Karaki H, Sudjarwo S A, Hori M, Sakata K, Urade Y, Takai M, Okada T
Department of Veterinary Pharmacology, Faculty of Agriculture, University of Tokyo, Japan.
Eur J Pharmacol. 1993 Feb 16;231(3):371-4. doi: 10.1016/0014-2999(93)90112-u.
In isolated rat aorta, endothelin-1 induced contractions at lower concentrations than endothelin-3. The contractile effects were augmented by removing the endothelium. In contrast, endothelium-1 and endothelin-3 at similar concentrations induced endothelium-dependent relaxation in norepinephrine-stimulated aorta. IRL 1038 ([Cys11,Cys15]endothelin-1(11-21); 3 microM) augmented the contractile effects of endothelins only in the presence of the endothelium.
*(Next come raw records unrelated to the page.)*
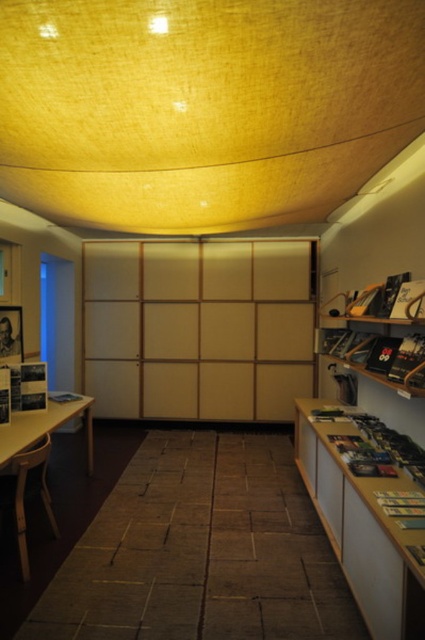
You are standing in the room and want to take a photo of both point (42, 433) and point (50, 406). Which point should you focus on first to ensure both are in clear view?

You should focus on point (42, 433) first since it is closer to the camera than point (50, 406). This ensures both points are in focus as the depth of field will cover the farther point as well.

You are standing in the room and want to take a photo of both point [414,465] and point [90,417]. Which point should you focus on first to ensure both are in focus?

You should focus on point [90,417] first because it is farther from the camera than point [414,465], ensuring the depth of field captures both points.

You are standing in the center of the room and want to place a new book on the wooden bookshelf at right. Based on its coordinates, in which direction should you move to reach it?

The wooden bookshelf at right is located at coordinates point (371, 472), which means it is positioned to the right and slightly below your current position at the center. You should move towards the right and downward to reach it.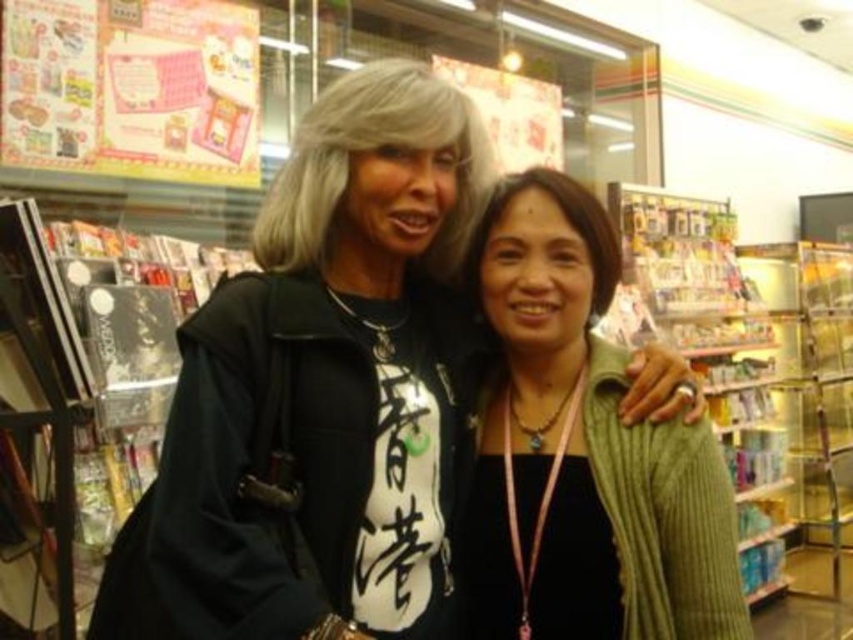
You are a fashion designer observing two people in a convenience store. You notice the matte black jacket at center and the green knitted sweater at center. Which clothing item is taller?

The matte black jacket at center is taller than the green knitted sweater at center.

You are a store employee who needs to fit both the matte black jacket at center and the green knitted sweater at center into a display rack that can only accommodate items with a combined width of 40 cm. Given their widths, will they fit together?

The matte black jacket at center is wider than the green knitted sweater at center. Since the combined width of both items exceeds 40 cm, they cannot fit together on the display rack.

You are designing a new display rack for a clothing store that needs to accommodate both the matte black jacket at center and the green knitted sweater at center. If the rack has a width of 1.2 meters, will both items fit side by side without overlapping?

The matte black jacket at center is larger in size than the green knitted sweater at center. However, since the exact dimensions of each item aren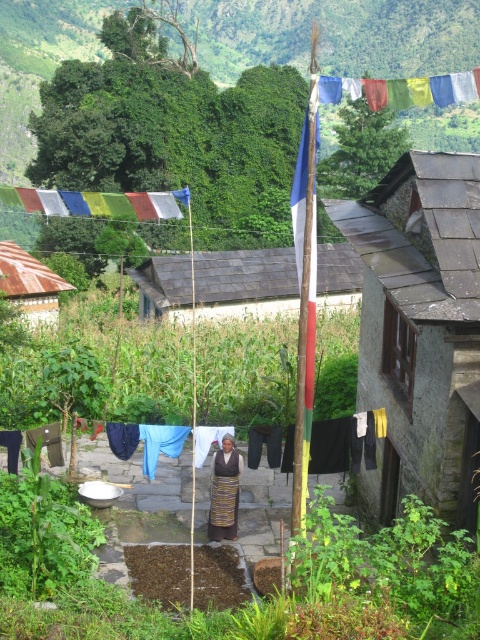
Question: Considering the relative positions of white painted wood hut at center and blue fabric at center in the image provided, where is white painted wood hut at center located with respect to blue fabric at center?

Choices:
 (A) above
 (B) below

Answer: (A)

Question: Which of the following is the closest to the observer?

Choices:
 (A) (415, 100)
 (B) (282, 461)

Answer: (A)

Question: Which point appears farthest from the camera in this image?

Choices:
 (A) (384, 422)
 (B) (342, 275)
 (C) (382, 288)

Answer: (B)

Question: Which point is farther to the camera?

Choices:
 (A) (220, 483)
 (B) (39, 314)
 (C) (183, 301)
 (D) (443, 477)

Answer: (B)

Question: Can you confirm if white painted wood hut at center is positioned above multicolored fabric at upper center?

Choices:
 (A) yes
 (B) no

Answer: (B)

Question: Can you confirm if multicolored fabric at upper center is smaller than striped fabric person at center?

Choices:
 (A) no
 (B) yes

Answer: (A)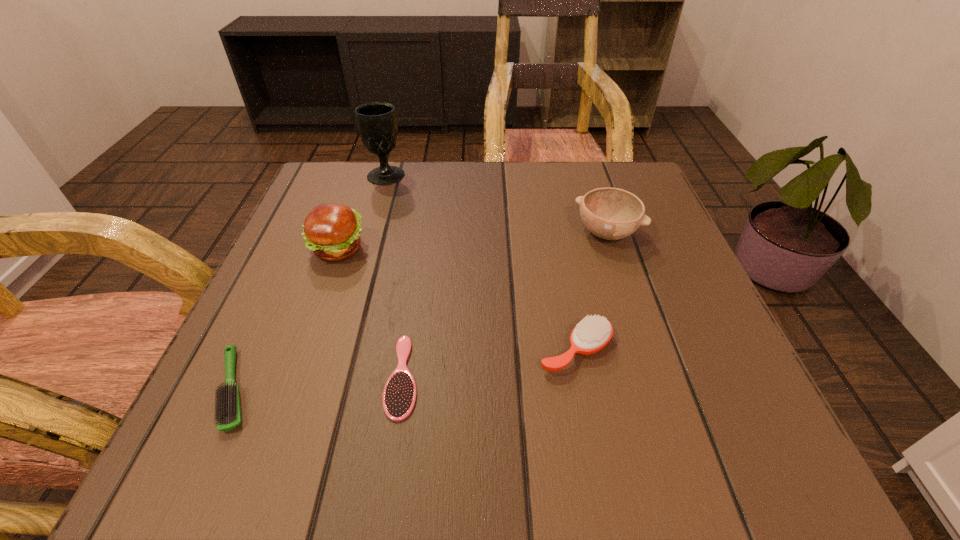
At what (x,y) coordinates should I click in order to perform the action: click on free space that is in between the third object from right to left and the leftmost hairbrush. Please return your answer as a coordinate pair (x, y). This screenshot has width=960, height=540. Looking at the image, I should click on (318, 383).

At what (x,y) coordinates should I click in order to perform the action: click on vacant point located between the fourth shortest object and the tallest hairbrush. Please return your answer as a coordinate pair (x, y). This screenshot has width=960, height=540. Looking at the image, I should click on (591, 292).

Find the location of a particular element. This screenshot has height=540, width=960. the fifth closest object to the fifth tallest object is located at coordinates (610, 213).

Identify which object is located as the nearest to the third tallest object. Please provide its 2D coordinates. Your answer should be formatted as a tuple, i.e. [(x, y)], where the tuple contains the x and y coordinates of a point satisfying the conditions above.

[(593, 333)]

This screenshot has width=960, height=540. I want to click on hairbrush object that ranks as the closest to the leftmost hairbrush, so click(x=399, y=396).

Identify the location of hairbrush that stands as the third closest to the tallest object. (593, 333).

Find the location of a particular element. Image resolution: width=960 pixels, height=540 pixels. free space that satisfies the following two spatial constraints: 1. on the back side of the shortest object; 2. on the left side of the third shortest object is located at coordinates (407, 350).

Identify the location of free location that satisfies the following two spatial constraints: 1. on the back side of the bowl; 2. on the left side of the tallest hairbrush. This screenshot has height=540, width=960. (553, 234).

Locate an element on the screen. free spot that satisfies the following two spatial constraints: 1. on the back side of the second shortest hairbrush; 2. on the right side of the hamburger is located at coordinates (298, 249).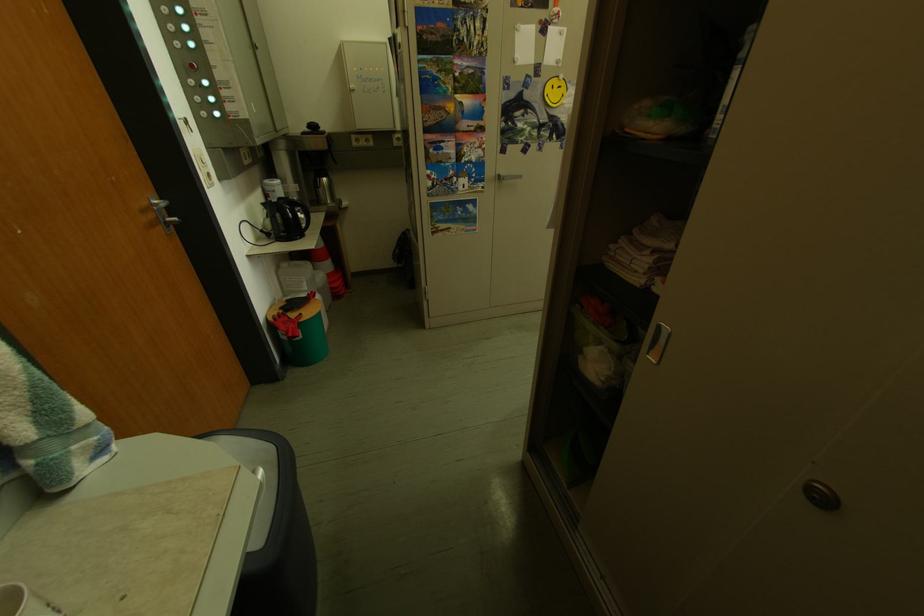
This screenshot has height=616, width=924. In order to click on green bin lid in this screenshot , I will do `click(273, 530)`.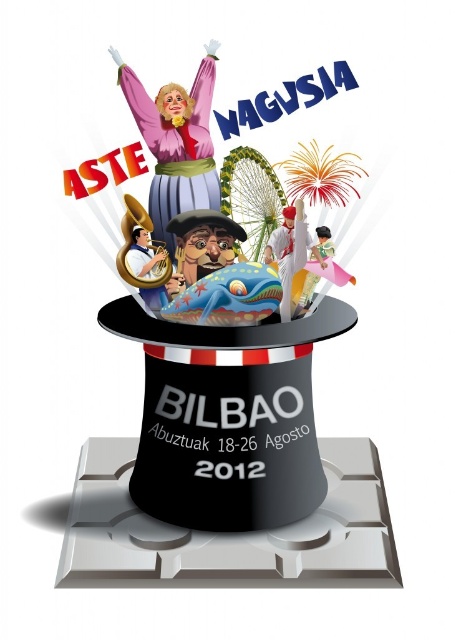
Which is above, matte black hat at center or matte pink dress at upper center?

matte pink dress at upper center is above.

Is point (337, 468) closer to viewer compared to point (196, 97)?

No, it is not.

I want to click on matte black hat at center, so click(229, 461).

Identify the location of matte black hat at center. (229, 461).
IRL 1038 (0.3-3 microM) inhibited the endothelium-dependent relaxation induced by endothelins but not by carbachol. IRL 1038 itself did not change muscle tension. These results suggest that IRL 1038 is a novel antagonist of the ETB receptor responsible for the release of relaxing factor from the vascular endothelium.
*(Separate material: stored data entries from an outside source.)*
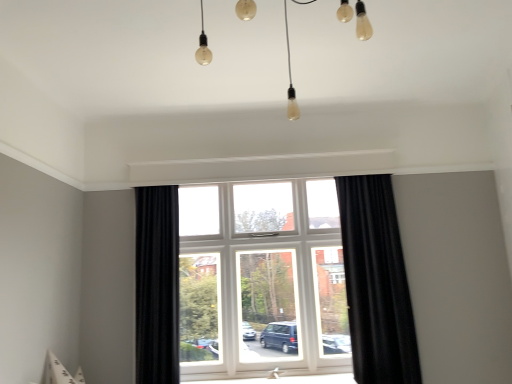
Question: Is black textured curtain at right, arranged as the 1th curtain when viewed from the right, wider or thinner than black velvet curtain at center, placed as the second curtain when sorted from right to left?

Choices:
 (A) wide
 (B) thin

Answer: (A)

Question: From a real-world perspective, is black textured curtain at right, arranged as the 1th curtain when viewed from the right, positioned above or below black velvet curtain at center, placed as the 1th curtain when sorted from left to right?

Choices:
 (A) below
 (B) above

Answer: (A)

Question: Which object is the closest to the black textured curtain at right, arranged as the 1th curtain when viewed from the right?

Choices:
 (A) white plastic window at center
 (B) black velvet curtain at center, placed as the 1th curtain when sorted from left to right
 (C) matte glass light bulbs at upper center

Answer: (A)

Question: Estimate the real-world distances between objects in this image. Which object is farther from the matte glass light bulbs at upper center?

Choices:
 (A) white plastic window at center
 (B) black textured curtain at right, the second curtain positioned from the left
 (C) black velvet curtain at center, placed as the second curtain when sorted from right to left

Answer: (C)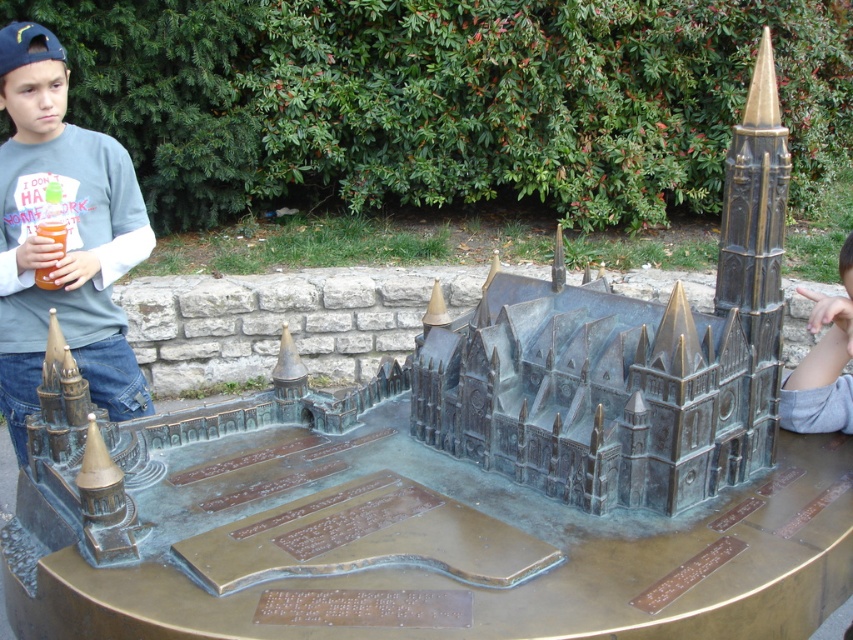
Is gray fabric hand at lower right wider than translucent plastic cup at left?

Yes, gray fabric hand at lower right is wider than translucent plastic cup at left.

Is gray fabric hand at lower right further to the viewer compared to translucent plastic cup at left?

No, gray fabric hand at lower right is closer to the viewer.

Who is more forward, (x=824, y=304) or (x=54, y=236)?

Point (x=824, y=304) is more forward.

The image size is (853, 640). I want to click on gray fabric hand at lower right, so pos(822,362).

Can you confirm if matte gray shirt at left is thinner than gray fabric hand at lower right?

No.

Does point (132, 220) lie behind point (842, 324)?

Yes, it is.

What are the coordinates of `matte gray shirt at left` in the screenshot? It's located at (67, 237).

Which is more to the right, matte gray shirt at left or translucent plastic cup at left?

Positioned to the right is matte gray shirt at left.

From the picture: Is matte gray shirt at left positioned at the back of translucent plastic cup at left?

No, matte gray shirt at left is closer to the viewer.

Where is `matte gray shirt at left`? The height and width of the screenshot is (640, 853). matte gray shirt at left is located at coordinates (67, 237).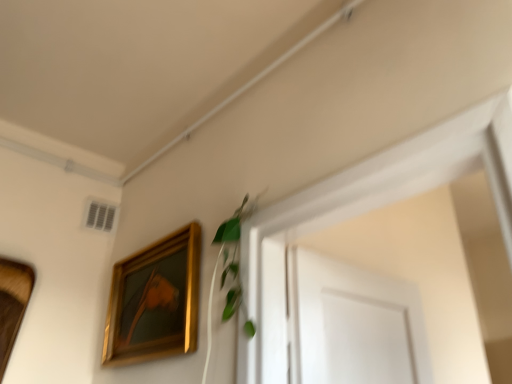
Looking at this image, what is the approximate width of green leafy plant at upper center?

It is 6.43 centimeters.

What are the coordinates of `gold/glossy picture frame at upper left, the 1th picture frame when ordered from right to left` in the screenshot? It's located at (154, 301).

From the image's perspective, does green leafy plant at upper center appear higher than gold/glossy picture frame at upper left, the 1th picture frame when ordered from right to left?

Correct, green leafy plant at upper center appears higher than gold/glossy picture frame at upper left, the 1th picture frame when ordered from right to left, in the image.

Is green leafy plant at upper center turned away from gold/glossy picture frame at upper left, the 1th picture frame when ordered from right to left?

No, green leafy plant at upper center is not facing the opposite direction of gold/glossy picture frame at upper left, the 1th picture frame when ordered from right to left.

Which is more to the right, green leafy plant at upper center or gold/glossy picture frame at upper left, the 2th picture frame positioned from the left?

Positioned to the right is green leafy plant at upper center.

Based on the photo, which object is thinner, green leafy plant at upper center or gold/glossy picture frame at upper left, the 1th picture frame when ordered from right to left?

With smaller width is green leafy plant at upper center.

Is green leafy plant at upper center not within wooden picture frame at left, arranged as the 2th picture frame when viewed from the right?

green leafy plant at upper center is positioned outside wooden picture frame at left, arranged as the 2th picture frame when viewed from the right.

Who is shorter, green leafy plant at upper center or wooden picture frame at left, the first picture frame viewed from the left?

Standing shorter between the two is green leafy plant at upper center.

Measure the distance between green leafy plant at upper center and wooden picture frame at left, arranged as the 2th picture frame when viewed from the right.

green leafy plant at upper center and wooden picture frame at left, arranged as the 2th picture frame when viewed from the right, are 38.20 inches apart from each other.

From a real-world perspective, is green leafy plant at upper center positioned above or below wooden picture frame at left, the first picture frame viewed from the left?

Clearly, from a real-world perspective, green leafy plant at upper center is above wooden picture frame at left, the first picture frame viewed from the left.

Does point (2, 366) come behind point (123, 348)?

That is False.

Could gold/glossy picture frame at upper left, the 2th picture frame positioned from the left, be considered to be inside wooden picture frame at left, arranged as the 2th picture frame when viewed from the right?

Actually, gold/glossy picture frame at upper left, the 2th picture frame positioned from the left, is outside wooden picture frame at left, arranged as the 2th picture frame when viewed from the right.

Can you tell me how much wooden picture frame at left, the first picture frame viewed from the left, and gold/glossy picture frame at upper left, the 2th picture frame positioned from the left, differ in facing direction?

The facing directions of wooden picture frame at left, the first picture frame viewed from the left, and gold/glossy picture frame at upper left, the 2th picture frame positioned from the left, are 88.6 degrees apart.

Is wooden picture frame at left, arranged as the 2th picture frame when viewed from the right, far away from gold/glossy picture frame at upper left, the 1th picture frame when ordered from right to left?

No, wooden picture frame at left, arranged as the 2th picture frame when viewed from the right, is not far away from gold/glossy picture frame at upper left, the 1th picture frame when ordered from right to left.

Considering the points (114, 334) and (240, 211), which point is in front, point (114, 334) or point (240, 211)?

The point (240, 211) is closer to the camera.

Is gold/glossy picture frame at upper left, the 2th picture frame positioned from the left, facing away from green leafy plant at upper center?

gold/glossy picture frame at upper left, the 2th picture frame positioned from the left, does not have its back to green leafy plant at upper center.

Does gold/glossy picture frame at upper left, the 2th picture frame positioned from the left, have a lesser width compared to green leafy plant at upper center?

Incorrect, the width of gold/glossy picture frame at upper left, the 2th picture frame positioned from the left, is not less than that of green leafy plant at upper center.

Considering the sizes of objects gold/glossy picture frame at upper left, the 1th picture frame when ordered from right to left, and green leafy plant at upper center in the image provided, who is bigger, gold/glossy picture frame at upper left, the 1th picture frame when ordered from right to left, or green leafy plant at upper center?

With larger size is gold/glossy picture frame at upper left, the 1th picture frame when ordered from right to left.

How far apart are wooden picture frame at left, the first picture frame viewed from the left, and green leafy plant at upper center?

wooden picture frame at left, the first picture frame viewed from the left, is 38.20 inches from green leafy plant at upper center.

Looking at this image, does wooden picture frame at left, the first picture frame viewed from the left, have a smaller size compared to green leafy plant at upper center?

Incorrect, wooden picture frame at left, the first picture frame viewed from the left, is not smaller in size than green leafy plant at upper center.

Between point (21, 297) and point (225, 259), which one is positioned in front?

Point (225, 259)

Is gold/glossy picture frame at upper left, the 2th picture frame positioned from the left, bigger or smaller than wooden picture frame at left, the first picture frame viewed from the left?

gold/glossy picture frame at upper left, the 2th picture frame positioned from the left, is bigger than wooden picture frame at left, the first picture frame viewed from the left.

Which is more to the right, gold/glossy picture frame at upper left, the 1th picture frame when ordered from right to left, or wooden picture frame at left, the first picture frame viewed from the left?

From the viewer's perspective, gold/glossy picture frame at upper left, the 1th picture frame when ordered from right to left, appears more on the right side.

Where is `picture frame above the wooden picture frame at left, the first picture frame viewed from the left (from the image's perspective)`? picture frame above the wooden picture frame at left, the first picture frame viewed from the left (from the image's perspective) is located at coordinates (154, 301).

Does point (170, 310) lie in front of point (14, 314)?

That is True.

I want to click on plant to the right of gold/glossy picture frame at upper left, the 2th picture frame positioned from the left, so click(233, 254).

The width and height of the screenshot is (512, 384). I want to click on the 2nd picture frame directly beneath the green leafy plant at upper center (from a real-world perspective), so click(x=12, y=303).

Considering their positions, is gold/glossy picture frame at upper left, the 1th picture frame when ordered from right to left, positioned further to green leafy plant at upper center than wooden picture frame at left, the first picture frame viewed from the left?

wooden picture frame at left, the first picture frame viewed from the left, lies further to green leafy plant at upper center than the other object.

Considering their positions, is gold/glossy picture frame at upper left, the 2th picture frame positioned from the left, positioned closer to wooden picture frame at left, arranged as the 2th picture frame when viewed from the right, than green leafy plant at upper center?

Among the two, gold/glossy picture frame at upper left, the 2th picture frame positioned from the left, is located nearer to wooden picture frame at left, arranged as the 2th picture frame when viewed from the right.

When comparing their distances from gold/glossy picture frame at upper left, the 1th picture frame when ordered from right to left, does green leafy plant at upper center or wooden picture frame at left, the first picture frame viewed from the left, seem further?

wooden picture frame at left, the first picture frame viewed from the left, is positioned further to the anchor gold/glossy picture frame at upper left, the 1th picture frame when ordered from right to left.

Considering their positions, is wooden picture frame at left, arranged as the 2th picture frame when viewed from the right, positioned closer to green leafy plant at upper center than gold/glossy picture frame at upper left, the 1th picture frame when ordered from right to left?

The object closer to green leafy plant at upper center is gold/glossy picture frame at upper left, the 1th picture frame when ordered from right to left.

Which object lies further to the anchor point gold/glossy picture frame at upper left, the 2th picture frame positioned from the left, wooden picture frame at left, the first picture frame viewed from the left, or green leafy plant at upper center?

wooden picture frame at left, the first picture frame viewed from the left, is further to gold/glossy picture frame at upper left, the 2th picture frame positioned from the left.

Considering their positions, is green leafy plant at upper center positioned closer to wooden picture frame at left, the first picture frame viewed from the left, than gold/glossy picture frame at upper left, the 1th picture frame when ordered from right to left?

gold/glossy picture frame at upper left, the 1th picture frame when ordered from right to left, is closer to wooden picture frame at left, the first picture frame viewed from the left.

Identify the location of picture frame between wooden picture frame at left, the first picture frame viewed from the left, and green leafy plant at upper center from left to right. This screenshot has height=384, width=512. (154, 301).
在离体大鼠主动脉中,内皮素-1在比内皮素-3更低的浓度下即可诱导收缩。去除内皮后,收缩效应增强。相反,相似浓度的内皮素-1和内皮素-3在去甲肾上腺素刺激的主动脉中可诱导内皮依赖性舒张。IRL 1038([Cys11,Cys15]内皮素-1(11-21);3微摩尔)仅在内皮存在时增强内皮素的收缩效应。IRL 1038(0.3 - 3微摩尔)抑制内皮素诱导的内皮依赖性舒张,但不抑制卡巴胆碱诱导的舒张。IRL 1038本身不改变肌肉张力。这些结果表明,IRL 1038是一种新型的ETB受体拮抗剂,该受体负责从血管内皮释放舒张因子。